Все прекрасно знают, что для того, чтобы Россия поднялась на ноги, чтобы она вытравила из себя все болезни и, особенно, гадости, нужен такой человек, как он. Все прекрасно знают, но одним это совсем не нужно, а другие просто смотрят, чем это все закончится. Вот опять выборы. Опять выборы, опять трескотня, опять нападения на Зюганова. Я думаю, что эти нападки его закалили, и к ним совершенно по-другому он относится, и работать ему будет легче. Ну, и потом – народ... Я не могу сказать, что он стал поумнее, трудно об этом говорить. Для того чтобы стать поумнее, видимо, нужны еще какие-то сроки да сроки. Ведь нас дубина делает, а дубина с той стороны дает совсем не тот ум, что называется. И все равно, и все равно…
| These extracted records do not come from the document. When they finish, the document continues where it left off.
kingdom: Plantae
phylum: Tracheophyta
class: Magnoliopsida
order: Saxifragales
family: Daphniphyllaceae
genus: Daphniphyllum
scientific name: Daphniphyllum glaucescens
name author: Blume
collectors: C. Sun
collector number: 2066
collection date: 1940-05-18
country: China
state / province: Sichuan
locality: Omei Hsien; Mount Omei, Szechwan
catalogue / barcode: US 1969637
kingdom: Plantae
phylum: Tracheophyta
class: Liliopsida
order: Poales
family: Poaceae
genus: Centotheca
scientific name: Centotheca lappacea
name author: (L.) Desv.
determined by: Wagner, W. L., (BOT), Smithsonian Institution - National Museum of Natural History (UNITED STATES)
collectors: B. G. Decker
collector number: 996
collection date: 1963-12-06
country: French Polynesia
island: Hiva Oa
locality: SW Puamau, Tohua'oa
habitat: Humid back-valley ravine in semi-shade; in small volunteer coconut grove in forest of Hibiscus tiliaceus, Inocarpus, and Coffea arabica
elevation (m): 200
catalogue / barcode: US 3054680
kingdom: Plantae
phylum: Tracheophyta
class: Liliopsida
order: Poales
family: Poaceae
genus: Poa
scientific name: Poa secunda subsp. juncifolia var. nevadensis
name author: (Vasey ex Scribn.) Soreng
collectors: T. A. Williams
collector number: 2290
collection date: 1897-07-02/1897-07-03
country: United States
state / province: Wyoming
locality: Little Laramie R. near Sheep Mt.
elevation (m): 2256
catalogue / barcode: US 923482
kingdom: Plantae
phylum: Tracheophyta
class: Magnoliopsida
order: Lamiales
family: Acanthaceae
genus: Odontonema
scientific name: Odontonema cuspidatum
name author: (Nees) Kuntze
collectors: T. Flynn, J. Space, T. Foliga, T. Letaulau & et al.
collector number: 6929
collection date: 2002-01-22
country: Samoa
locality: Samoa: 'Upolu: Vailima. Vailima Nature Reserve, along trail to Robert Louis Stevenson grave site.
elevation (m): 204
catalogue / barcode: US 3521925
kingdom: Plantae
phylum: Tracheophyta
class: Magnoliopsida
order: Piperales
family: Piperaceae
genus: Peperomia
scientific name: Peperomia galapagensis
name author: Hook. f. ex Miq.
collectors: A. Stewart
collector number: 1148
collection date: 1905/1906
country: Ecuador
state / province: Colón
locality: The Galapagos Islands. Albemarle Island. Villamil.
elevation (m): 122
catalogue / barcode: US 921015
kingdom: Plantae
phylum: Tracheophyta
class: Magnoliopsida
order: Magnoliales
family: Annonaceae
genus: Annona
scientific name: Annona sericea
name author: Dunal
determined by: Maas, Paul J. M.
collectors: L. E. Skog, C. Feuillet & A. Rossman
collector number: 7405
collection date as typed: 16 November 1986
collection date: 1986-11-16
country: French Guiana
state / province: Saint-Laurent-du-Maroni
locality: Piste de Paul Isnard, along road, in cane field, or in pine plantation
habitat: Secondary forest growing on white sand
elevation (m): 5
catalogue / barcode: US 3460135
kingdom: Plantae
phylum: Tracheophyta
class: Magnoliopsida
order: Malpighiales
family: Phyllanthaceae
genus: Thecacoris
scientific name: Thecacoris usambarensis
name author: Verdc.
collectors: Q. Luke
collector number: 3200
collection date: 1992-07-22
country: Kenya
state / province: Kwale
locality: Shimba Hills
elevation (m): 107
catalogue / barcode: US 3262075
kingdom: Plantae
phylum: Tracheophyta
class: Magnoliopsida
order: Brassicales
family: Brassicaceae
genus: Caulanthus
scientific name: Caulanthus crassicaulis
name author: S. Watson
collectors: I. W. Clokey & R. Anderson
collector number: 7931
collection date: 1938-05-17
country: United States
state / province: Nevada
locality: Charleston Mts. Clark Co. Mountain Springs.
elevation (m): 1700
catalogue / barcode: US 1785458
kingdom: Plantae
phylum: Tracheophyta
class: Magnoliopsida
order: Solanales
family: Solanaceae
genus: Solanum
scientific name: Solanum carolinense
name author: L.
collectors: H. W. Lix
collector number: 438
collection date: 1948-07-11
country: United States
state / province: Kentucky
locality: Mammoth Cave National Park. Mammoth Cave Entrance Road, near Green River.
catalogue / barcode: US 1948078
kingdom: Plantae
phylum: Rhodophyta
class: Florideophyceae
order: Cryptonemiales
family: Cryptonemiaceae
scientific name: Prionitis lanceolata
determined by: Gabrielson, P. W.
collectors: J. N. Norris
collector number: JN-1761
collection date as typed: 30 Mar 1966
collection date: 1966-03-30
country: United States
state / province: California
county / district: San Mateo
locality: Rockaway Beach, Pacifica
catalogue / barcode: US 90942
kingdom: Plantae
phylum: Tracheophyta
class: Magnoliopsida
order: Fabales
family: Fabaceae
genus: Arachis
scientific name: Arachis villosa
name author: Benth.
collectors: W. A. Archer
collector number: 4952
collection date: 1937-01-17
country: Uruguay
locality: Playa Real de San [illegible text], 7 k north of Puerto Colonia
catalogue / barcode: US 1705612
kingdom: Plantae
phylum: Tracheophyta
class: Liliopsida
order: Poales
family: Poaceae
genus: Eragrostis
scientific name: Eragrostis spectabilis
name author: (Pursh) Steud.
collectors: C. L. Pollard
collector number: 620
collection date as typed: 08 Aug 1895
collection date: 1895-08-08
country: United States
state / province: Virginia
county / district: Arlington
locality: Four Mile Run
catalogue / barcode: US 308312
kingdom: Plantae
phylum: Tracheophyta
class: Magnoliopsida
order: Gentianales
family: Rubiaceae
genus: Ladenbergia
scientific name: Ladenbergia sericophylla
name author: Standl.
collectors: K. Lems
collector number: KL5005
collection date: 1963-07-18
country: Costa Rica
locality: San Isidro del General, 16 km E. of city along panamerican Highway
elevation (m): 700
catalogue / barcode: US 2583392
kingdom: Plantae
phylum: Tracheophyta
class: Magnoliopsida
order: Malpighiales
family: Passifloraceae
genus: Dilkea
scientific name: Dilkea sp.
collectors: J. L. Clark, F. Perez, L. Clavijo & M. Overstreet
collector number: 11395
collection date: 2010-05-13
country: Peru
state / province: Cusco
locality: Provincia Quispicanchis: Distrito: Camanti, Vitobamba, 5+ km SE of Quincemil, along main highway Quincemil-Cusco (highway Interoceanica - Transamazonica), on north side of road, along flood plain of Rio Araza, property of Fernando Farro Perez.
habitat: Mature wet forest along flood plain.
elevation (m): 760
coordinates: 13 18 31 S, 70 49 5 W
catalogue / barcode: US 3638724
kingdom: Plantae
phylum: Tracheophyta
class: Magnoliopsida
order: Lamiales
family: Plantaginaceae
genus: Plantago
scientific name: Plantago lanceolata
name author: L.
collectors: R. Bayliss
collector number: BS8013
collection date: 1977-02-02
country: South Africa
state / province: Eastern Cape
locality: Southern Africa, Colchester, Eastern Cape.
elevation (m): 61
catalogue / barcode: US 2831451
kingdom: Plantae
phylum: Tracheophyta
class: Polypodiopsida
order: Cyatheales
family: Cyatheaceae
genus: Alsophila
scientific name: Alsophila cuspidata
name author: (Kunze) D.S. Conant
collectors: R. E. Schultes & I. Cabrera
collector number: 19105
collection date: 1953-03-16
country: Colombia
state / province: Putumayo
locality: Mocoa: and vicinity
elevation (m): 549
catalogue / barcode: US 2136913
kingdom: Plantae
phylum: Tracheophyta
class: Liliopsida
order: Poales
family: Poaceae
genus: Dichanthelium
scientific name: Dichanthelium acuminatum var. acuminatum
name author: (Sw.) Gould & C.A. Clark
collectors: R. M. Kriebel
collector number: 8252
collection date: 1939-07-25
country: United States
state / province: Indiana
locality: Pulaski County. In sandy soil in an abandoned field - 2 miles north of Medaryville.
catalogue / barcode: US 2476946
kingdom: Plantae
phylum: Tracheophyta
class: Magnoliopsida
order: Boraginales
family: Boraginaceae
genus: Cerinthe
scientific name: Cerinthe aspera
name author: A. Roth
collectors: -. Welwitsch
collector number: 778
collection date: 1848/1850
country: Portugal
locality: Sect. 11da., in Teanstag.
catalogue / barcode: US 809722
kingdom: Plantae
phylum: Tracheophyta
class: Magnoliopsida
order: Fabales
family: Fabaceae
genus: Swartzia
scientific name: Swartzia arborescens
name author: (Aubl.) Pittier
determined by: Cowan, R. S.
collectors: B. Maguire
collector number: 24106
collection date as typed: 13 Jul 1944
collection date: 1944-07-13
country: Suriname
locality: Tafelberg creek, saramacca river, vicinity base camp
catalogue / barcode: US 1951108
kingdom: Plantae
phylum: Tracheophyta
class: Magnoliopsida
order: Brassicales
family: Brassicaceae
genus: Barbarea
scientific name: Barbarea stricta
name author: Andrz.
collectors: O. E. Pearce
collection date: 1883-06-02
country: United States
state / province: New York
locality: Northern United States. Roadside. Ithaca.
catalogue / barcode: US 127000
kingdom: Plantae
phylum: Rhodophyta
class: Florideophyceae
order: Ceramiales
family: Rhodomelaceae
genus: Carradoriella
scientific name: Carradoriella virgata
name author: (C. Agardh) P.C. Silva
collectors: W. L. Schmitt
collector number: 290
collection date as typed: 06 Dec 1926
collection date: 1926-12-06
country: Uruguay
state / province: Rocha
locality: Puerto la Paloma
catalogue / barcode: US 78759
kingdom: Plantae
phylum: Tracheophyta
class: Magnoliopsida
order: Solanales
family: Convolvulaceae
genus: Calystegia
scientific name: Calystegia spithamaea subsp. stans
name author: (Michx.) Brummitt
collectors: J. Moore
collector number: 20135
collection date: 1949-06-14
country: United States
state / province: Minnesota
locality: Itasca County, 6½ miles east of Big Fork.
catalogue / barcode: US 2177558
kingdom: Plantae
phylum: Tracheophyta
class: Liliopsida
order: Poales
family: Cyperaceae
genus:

Я не был никогда коммунистом, и не считаю себя коммунистом. Но я с вами, всегда голосовал за вас. Всегда знал, что это нужно, что если что-то и поможет вытащить Россию из дерьма, в котором она сейчас оказалась, не только из дерьма, а вот из этого великого дерьмого богатства, в котором она оказалась, – то только эта сила, важная сила. А с Геннадием Андреевичем повезло нам. Он как-то везде поспевал. Придешь на какое-нибудь незначительное событие – Геннадий Андреевич там, придешь на другой день на другое событие – Геннадий Андреевич там. А ведь у него вся Россия, можно сказать. Везде поспевать – в этом отношении он человек неподражаемый, другого такого человека нет. Это сама эпоха такого человека родила. Она же и ведет его. Она же должна привести к тому, к чему мы все стремимся.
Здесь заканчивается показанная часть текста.